Вот и все. Кажется, я рассказал обо всем, что хотел. Ничего не забыл. Впрочем, нет, еще не все.

Про Васькины беды мы рассказали Виталию Ильичу Купрейкину, и Ваську устроили в школу-интернат. Тетку его поймали на какой-то спекуляции и выселили из города. И правильно сделали, потому что от нее на свете все равно никому нет никакой пользы.

О наших приключениях мы с Женькой рассказали на сборе отряда. А после сбора Костя Веселовский сказал мне, что эту историю надо записать.

— Настоящая книга получится, — уверял он. — Ты, Кулагин, сможешь: у тебя память хорошая и по русскому языку пятерка.

Он еще добавил, что это можно считать поручением всего нашего отряда.

Не знаю, получилась ли у меня книга, но все-таки поручение отряда я выполнил. Значит, все в порядке.

За то, что мы нашли фотокарточку Ольги Русаковой и сундук с бумагами, нам с Женькой дали премии. Он получил настоящие часы на кожаном ремешке, а я — фотоаппарат. Такой же, как у Лешки, — «Смена». Но, по-моему, если рассудить справедливо, то Женьке одному надо было бы дать и часы и аппарат. Ведь это он уговорил меня записаться в пятую группу и изучать революционное прошлое Овражной улицы. Это он не сдался и не отступил, продолжая поиски. Это ему попало от ребят из бывшей компании Васьки Русакова. И без него я бы никогда ничего не сделал, а про Ольгу Ивановну Русакову, может быть, до сих пор не было бы ничего известно.

Между прочим, Кольку Поскакалова и Петьку Чурбакова мы с Женькой и Васькой как-то раз встретили на Овражной улице. Из милиции их отпустили и в тюрьму не посадили. Может быть, потому, что они оказались не настоящие жулики, а может быть, потому, что лет им еще немного и они могут исправиться. Я у них об этом не спрашивал. Они, как только заметили нас, так сейчас же шмыгнули в переулок. А у Васьки я спросил, почему их выпустили. Васька нехотя ответил, что отдали родителям на поруки. Он тут же с удовольствием добавил, что отец Кольки Поскакалова так здорово выдрал Кольку ремнем, что слышно было, как он орал, аж на площади Гоголя.

Поглядев вслед своим бывшим дружкам, Васька нахмурился и отвернулся. По-моему, он и раньше их встречал. Наверно, даже у него с ними был крепкий разговор: недаром ведь они так испугались.

А совсем недавно и я их встретил. Когда шел в Дом пионеров, столкнулся с ними нос к носу на площади Гоголя. И — вот честное пионерское! — совсем не струсил. Колька покосился на меня и не сказал ни слова. И прошли мы, будто не заметили друг друга. Конечно, разные у нас дороги: им в одну сторону, мне — в другую. Только вот откуда у меня смелость взялась, не пойму. Может быть, оттого, что Васька теперь был не с ними, а с нами — со мной и с Женькой заодно, а может быть, потому, что после стольких приключений стал я крепче и сильнее. Ведь даже металл — сталь или железо — могут сопротивляться разным нагрузкам. А человек и подавно.

Да, самое-то главное забыл.
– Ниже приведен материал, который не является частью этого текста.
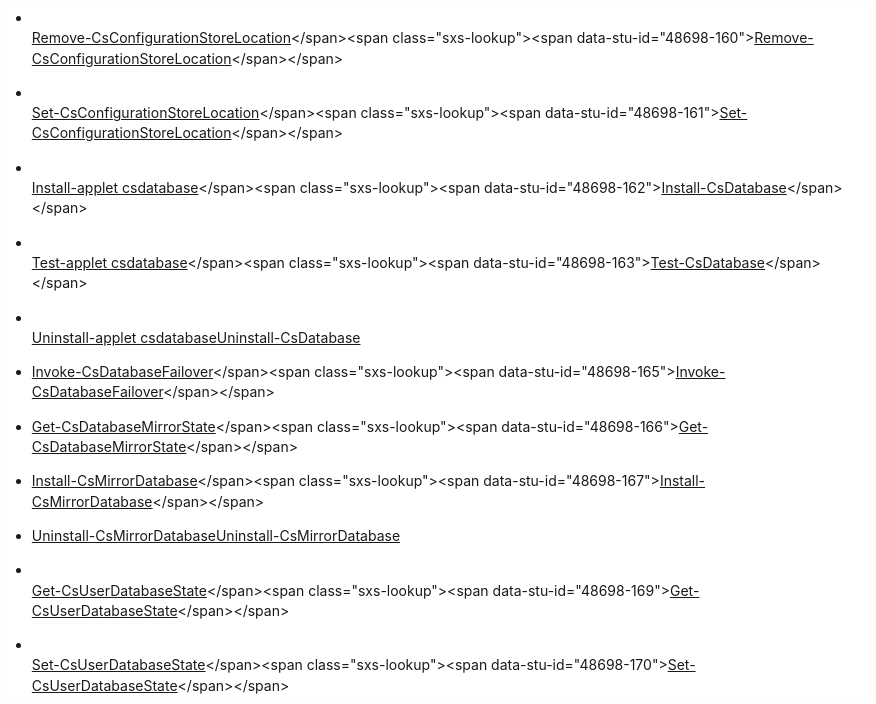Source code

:   - <span></span>  
    <span data-ttu-id="48698-160">[Remove-CsConfigurationStoreLocation](https://technet.microsoft.com/library/Gg398214(v=OCS.15))</span><span class="sxs-lookup"><span data-stu-id="48698-160">[Remove-CsConfigurationStoreLocation](https://technet.microsoft.com/library/Gg398214(v=OCS.15))</span></span>

  - <span></span>  
    <span data-ttu-id="48698-161">[Set-CsConfigurationStoreLocation](https://technet.microsoft.com/library/Gg398258(v=OCS.15))</span><span class="sxs-lookup"><span data-stu-id="48698-161">[Set-CsConfigurationStoreLocation](https://technet.microsoft.com/library/Gg398258(v=OCS.15))</span></span>



  - <span></span>  
    <span data-ttu-id="48698-162">[Install-applet csdatabase](https://technet.microsoft.com/library/Gg399044(v=OCS.15))</span><span class="sxs-lookup"><span data-stu-id="48698-162">[Install-CsDatabase](https://technet.microsoft.com/library/Gg399044(v=OCS.15))</span></span>

  - <span></span>  
    <span data-ttu-id="48698-163">[Test-applet csdatabase](https://technet.microsoft.com/library/JJ204839(v=OCS.15))</span><span class="sxs-lookup"><span data-stu-id="48698-163">[Test-CsDatabase](https://technet.microsoft.com/library/JJ204839(v=OCS.15))</span></span>

  - <span></span>  
    <span data-ttu-id="48698-164">[Uninstall-applet csdatabase](unhttps://technet.microsoft.com/library/Gg399044(v=OCS.15))</span><span class="sxs-lookup"><span data-stu-id="48698-164">[Uninstall-CsDatabase](unhttps://technet.microsoft.com/library/Gg399044(v=OCS.15))</span></span>



  - <span data-ttu-id="48698-165">[Invoke-CsDatabaseFailover](https://technet.microsoft.com/library/JJ204744(v=OCS.15))</span><span class="sxs-lookup"><span data-stu-id="48698-165">[Invoke-CsDatabaseFailover](https://technet.microsoft.com/library/JJ204744(v=OCS.15))</span></span>



  - <span data-ttu-id="48698-166">[Get-CsDatabaseMirrorState](https://technet.microsoft.com/library/JJ204845(v=OCS.15))</span><span class="sxs-lookup"><span data-stu-id="48698-166">[Get-CsDatabaseMirrorState](https://technet.microsoft.com/library/JJ204845(v=OCS.15))</span></span>



  - <span data-ttu-id="48698-167">[Install-CsMirrorDatabase](https://technet.microsoft.com/library/JJ204986(v=OCS.15))</span><span class="sxs-lookup"><span data-stu-id="48698-167">[Install-CsMirrorDatabase](https://technet.microsoft.com/library/JJ204986(v=OCS.15))</span></span>

  - <span data-ttu-id="48698-168">[Uninstall-CsMirrorDatabase](unhttps://technet.microsoft.com/library/JJ204986(v=OCS.15))</span><span class="sxs-lookup"><span data-stu-id="48698-168">[Uninstall-CsMirrorDatabase](unhttps://technet.microsoft.com/library/JJ204986(v=OCS.15))</span></span>



  - <span></span>  
    <span data-ttu-id="48698-169">[Get-CsUserDatabaseState](https://technet.microsoft.com/library/Gg398831(v=OCS.15))</span><span class="sxs-lookup"><span data-stu-id="48698-169">[Get-CsUserDatabaseState](https://technet.microsoft.com/library/Gg398831(v=OCS.15))</span></span>

  - <span></span>  
    <span data-ttu-id="48698-170">[Set-CsUserDatabaseState](https://technet.microsoft.com/library/Gg412973(v=OCS.15))</span><span class="sxs-lookup"><span data-stu-id="48698-170">[Set-CsUserDatabaseState](https://technet.microsoft.com/library/Gg412973(v=OCS.15))</span></span>
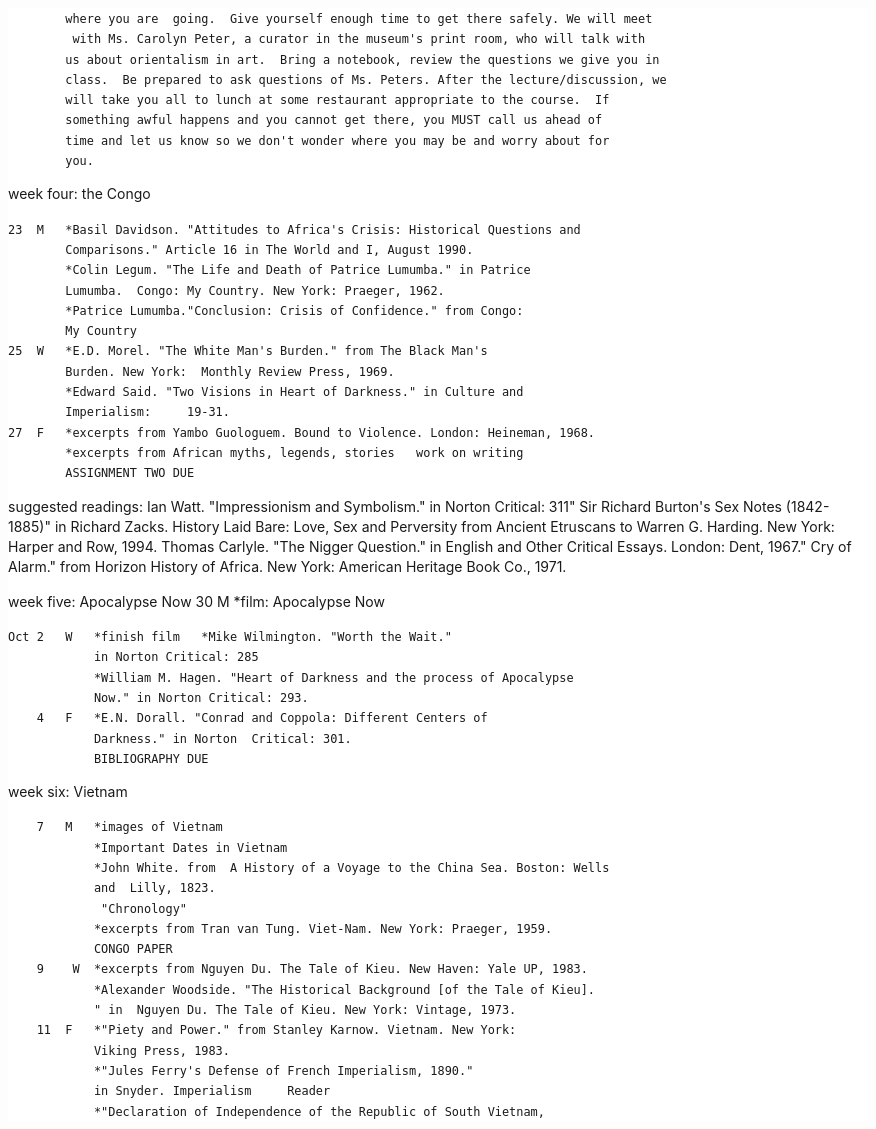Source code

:     		where you are  going.  Give yourself enough time to get there safely. We will meet    
    		 with Ms. Carolyn Peter, a curator in the museum's print room, who will talk with     
    		us about orientalism in art.  Bring a notebook, review the questions we give you in    
    		class.  Be prepared to ask questions of Ms. Peters. After the lecture/discussion, we    
    		will take you all to lunch at some restaurant appropriate to the course.  If   
      		something awful happens and you cannot get there, you MUST call us ahead of     
    		time and let us know so we don't wonder where you may be and worry about for     
    		you.
    

week four: the Congo

    
    
    
    23	M 	*Basil Davidson. "Attitudes to Africa's Crisis: Historical Questions and      
    		Comparisons." Article 16 in The World and I, August 1990.   
    		*Colin Legum. "The Life and Death of Patrice Lumumba." in Patrice 
    		Lumumba.  Congo: My Country. New York: Praeger, 1962.   
    		*Patrice Lumumba."Conclusion: Crisis of Confidence." from Congo: 
    		My Country 
    25 	W 	*E.D. Morel. "The White Man's Burden." from The Black Man's
    		Burden. New York:  Monthly Review Press, 1969.   
    		*Edward Said. "Two Visions in Heart of Darkness." in Culture and 
    		Imperialism:     19-31. 
    27 	F 	*excerpts from Yambo Guologuem. Bound to Violence. London: Heineman, 1968.   
    		*excerpts from African myths, legends, stories   work on writing   
    		ASSIGNMENT TWO DUE
    

suggested readings: Ian Watt. "Impressionism and Symbolism." in Norton
Critical: 311" Sir Richard Burton's Sex Notes (1842-1885)" in Richard Zacks.
History Laid Bare: Love, Sex and Perversity from Ancient Etruscans to Warren
G. Harding. New York: Harper and Row, 1994. Thomas Carlyle. "The Nigger
Question." in English and Other Critical Essays. London: Dent, 1967." Cry of
Alarm." from Horizon History of Africa. New York: American Heritage Book Co.,
1971.

week five: Apocalypse Now 30 M *film: Apocalypse Now

    
    
    
    Oct	2 	W 	*finish film   *Mike Wilmington. "Worth the Wait."
    			in Norton Critical: 285   
    			*William M. Hagen. "Heart of Darkness and the process of Apocalypse 
    			Now." in Norton Critical: 293. 
    	4 	F 	*E.N. Dorall. "Conrad and Coppola: Different Centers of 
    			Darkness." in Norton  Critical: 301.   
    			BIBLIOGRAPHY DUE
    

week six: Vietnam

    
    
     
    
    	7 	M 	*images of Vietnam   
    			*Important Dates in Vietnam   
    			*John White. from  A History of a Voyage to the China Sea. Boston: Wells
    			and  Lilly, 1823.  
    			 "Chronology"
      			*excerpts from Tran van Tung. Viet-Nam. New York: Praeger, 1959.
      			CONGO PAPER  
    	9	 W 	*excerpts from Nguyen Du. The Tale of Kieu. New Haven: Yale UP, 1983.   
    			*Alexander Woodside. "The Historical Background [of the Tale of Kieu].
    			" in  Nguyen Du. The Tale of Kieu. New York: Vintage, 1973. 
    	11 	F 	*"Piety and Power." from Stanley Karnow. Vietnam. New York: 
    			Viking Press, 1983.
      			*"Jules Ferry's Defense of French Imperialism, 1890."
    			in Snyder. Imperialism     Reader      
    			*"Declaration of Independence of the Republic of South Vietnam,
В нашем городе нет больше Овражной улицы. То есть улица, конечно, осталась, но название у нее теперь другое. Она называется улицей имени Ольги Русаковой. И когда нам с Женькой приходится идти мимо дома номер пятьдесят три, мы непременно останавливаемся возле низенького крыльца. Сколько раз прежде, шагая по этой улице, проходили мы, не обращая на этот дом внимания! Ни разу не остановились, ни разу не задумались, что за люди тут жили. И сколько же еще есть таких домов? И в нашем городе и в других городах — по всей стране!..

И мы останавливаемся. Стоим и молчим. А потом шагаем дальше по улице, которая хотя и не центральная в нашем городе, но знаменитая все равно, а для нас с Женькой — самая дорогая на всем свете.